* **Task to complete**
Pick up the passage on how doctors should prepare for and respond to a bioterrorism attack, and continue it after its final sentence.

* **Selected passage**
+ + +

Doctors are being encouraged to preserve microbial samples and other items for forensic evidence, and maintain detailed patient records that could later be used by investigating authorities. Human tissue or secretion samples and cultures taken from the throat, blood, sputum or skin lesions of a patient could be preserved for microbiological examination. Preservation of samples from anthrax victims in 2001 allowed investigators to identify the strain being used and to affirm that it was laboratory-made rather than a naturally occurring disease. Medical examiners and coroners would also be involved in notifying unusual deaths.
As an attack would involve criminal investigation, doctors would have to report any unusual findings to public health authorities and law enforcement agencies. This is new territory that may be viewed as a threat to patient confidentiality.
Medical preparedness and response
Training in diagnosis and management of bioterrorism-related diseases emphasises that such an event has similarities to a public health emergency and a traditional disaster. The pathogen is likely to be released via aerosol; victims will have no immunological response; initial symptoms will resemble other, more common diseases such as flu or may not indicate a specific illness; and assistance from specialists or other agencies may take days.
Most doctors have little or no experience of evaluating or treating patients with many of these diseases. Since there is a delay between exposure and symptoms, patients will report their symptoms at various times and to various care providers. Certain diagnostic pointers can be considered. For example, doctors should suspect inhalation anthrax - which is usually fatal unless treated immediately - in any previously healthy patient with rapidly progressive sepsis and an unexplained widened membranous partition between the lungs on a routine chest film.
An unexpected variation in incidence of specific syndromes signals epidemiological investigation. This involves doctors exchanging information and is a labour-intensive exercise. For example, while flu occurs every year, plague is not expected - but human plague does exist in some southwestern states of the US.

+ + +

* **Entries supplied**
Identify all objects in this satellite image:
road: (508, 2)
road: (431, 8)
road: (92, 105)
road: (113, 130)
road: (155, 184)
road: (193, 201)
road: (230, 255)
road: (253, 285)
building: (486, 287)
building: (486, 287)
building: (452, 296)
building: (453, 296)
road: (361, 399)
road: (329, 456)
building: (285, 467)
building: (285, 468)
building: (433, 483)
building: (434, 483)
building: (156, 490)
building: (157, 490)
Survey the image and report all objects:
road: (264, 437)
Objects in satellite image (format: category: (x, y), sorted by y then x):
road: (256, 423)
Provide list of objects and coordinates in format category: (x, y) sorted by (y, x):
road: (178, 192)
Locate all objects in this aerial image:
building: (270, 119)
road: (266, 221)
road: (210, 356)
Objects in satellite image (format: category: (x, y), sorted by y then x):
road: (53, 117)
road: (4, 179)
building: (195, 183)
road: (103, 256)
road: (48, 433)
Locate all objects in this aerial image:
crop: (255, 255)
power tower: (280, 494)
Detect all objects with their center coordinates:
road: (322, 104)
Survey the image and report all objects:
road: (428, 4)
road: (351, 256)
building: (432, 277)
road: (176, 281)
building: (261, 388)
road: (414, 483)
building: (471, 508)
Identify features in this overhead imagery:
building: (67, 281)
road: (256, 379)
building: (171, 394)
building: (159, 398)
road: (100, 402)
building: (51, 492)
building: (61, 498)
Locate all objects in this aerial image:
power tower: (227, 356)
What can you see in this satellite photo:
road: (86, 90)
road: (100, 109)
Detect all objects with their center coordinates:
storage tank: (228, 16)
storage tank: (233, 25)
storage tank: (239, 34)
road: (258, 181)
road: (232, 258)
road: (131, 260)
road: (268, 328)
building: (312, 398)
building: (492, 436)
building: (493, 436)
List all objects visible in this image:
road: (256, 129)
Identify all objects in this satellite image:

+ + +

* **Expected answer**
Trends may emerge that point to deliberate release of biological agents. These include excessive absenteeism at work or school; demand for specific over-the-counter medications; people turning up to hospital emergency departments or local clinics with similar symptoms; similar cases emerging from the same source; increased incidence of animal illnesses; illness linked to exposure to ventilation systems; and cases involving poisoning.
Diagnosis is usually confirmed by laboratory tests, as making an absolute diagnosis of a bioterrorism-related disease may not be possible in most clinical settings. But doctors would, in most cases, have to inform authorities before diagnosis was confirmed by laboratory testing - as speed is of the essence to prevent further spread and labs often take time to grow cultures.
Many viral pathogens require sophisticated testing techniques that are not widely available or may need biosafety level III or IV facilities - such as those at the Center for Disease Control and the US Army Medical Research Institute of Infectious Diseases (USAMRIID) in the US, and the Health Protection Agency (HPA) Centre for Infections and the Centre for Emergency Preparedness and Response in Britain. These laboratories also supply specialist support in diagnosis and management.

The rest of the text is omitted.